For each line of the data that includes the word "daily", copy the line.
Segment Start: EXERCISE MATERIALS
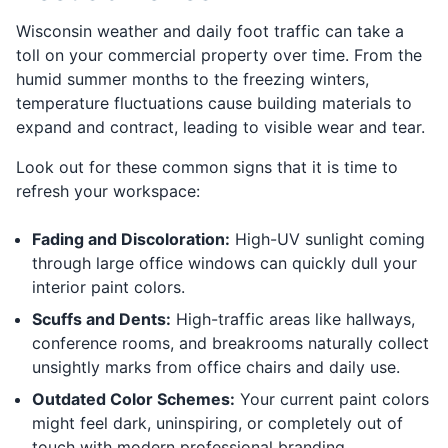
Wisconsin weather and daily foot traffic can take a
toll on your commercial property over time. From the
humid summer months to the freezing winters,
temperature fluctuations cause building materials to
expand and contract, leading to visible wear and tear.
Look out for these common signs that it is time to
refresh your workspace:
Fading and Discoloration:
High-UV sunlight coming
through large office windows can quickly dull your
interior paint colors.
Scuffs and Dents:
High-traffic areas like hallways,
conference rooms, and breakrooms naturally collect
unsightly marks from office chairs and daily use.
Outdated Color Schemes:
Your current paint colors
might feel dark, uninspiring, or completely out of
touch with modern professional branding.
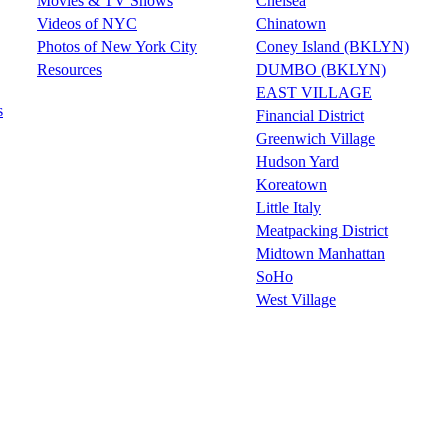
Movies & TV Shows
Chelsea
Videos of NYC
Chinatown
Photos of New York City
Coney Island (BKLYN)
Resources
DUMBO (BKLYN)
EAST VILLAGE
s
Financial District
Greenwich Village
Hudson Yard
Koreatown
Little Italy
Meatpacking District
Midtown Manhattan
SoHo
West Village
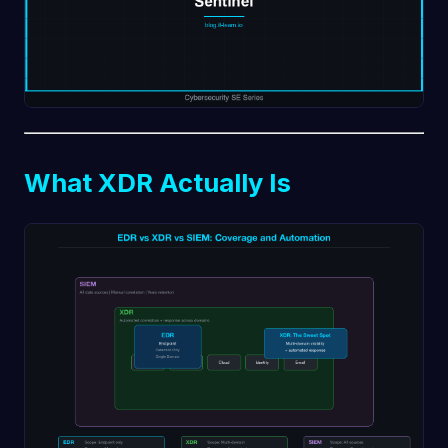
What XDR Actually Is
Segment End: EXERCISE MATERIALS
Segment Start: EXERCISE MATERIALS
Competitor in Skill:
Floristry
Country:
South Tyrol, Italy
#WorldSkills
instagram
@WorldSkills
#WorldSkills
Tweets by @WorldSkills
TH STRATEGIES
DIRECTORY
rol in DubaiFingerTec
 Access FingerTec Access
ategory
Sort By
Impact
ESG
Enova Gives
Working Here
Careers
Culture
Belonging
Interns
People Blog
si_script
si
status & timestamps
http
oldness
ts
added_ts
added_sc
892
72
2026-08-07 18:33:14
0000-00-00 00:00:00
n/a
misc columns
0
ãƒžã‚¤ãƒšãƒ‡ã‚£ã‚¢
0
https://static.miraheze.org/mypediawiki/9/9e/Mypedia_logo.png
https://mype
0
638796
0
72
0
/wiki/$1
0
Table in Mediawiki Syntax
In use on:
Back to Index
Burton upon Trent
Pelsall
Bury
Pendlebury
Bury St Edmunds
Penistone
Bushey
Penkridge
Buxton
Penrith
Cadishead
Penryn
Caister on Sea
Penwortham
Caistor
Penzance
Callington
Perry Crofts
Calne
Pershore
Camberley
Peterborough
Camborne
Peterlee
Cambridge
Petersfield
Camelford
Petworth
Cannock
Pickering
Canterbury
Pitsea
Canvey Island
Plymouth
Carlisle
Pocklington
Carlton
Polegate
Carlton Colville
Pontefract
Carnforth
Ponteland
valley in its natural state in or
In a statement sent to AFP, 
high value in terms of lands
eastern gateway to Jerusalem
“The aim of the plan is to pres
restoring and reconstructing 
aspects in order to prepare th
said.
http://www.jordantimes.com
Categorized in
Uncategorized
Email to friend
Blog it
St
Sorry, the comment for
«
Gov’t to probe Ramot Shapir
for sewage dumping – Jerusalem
Segment End: EXERCISE MATERIALS
» **THE COMPLETED TASK**
Wisconsin weather and daily foot traffic can take a
unsightly marks from office chairs and daily use.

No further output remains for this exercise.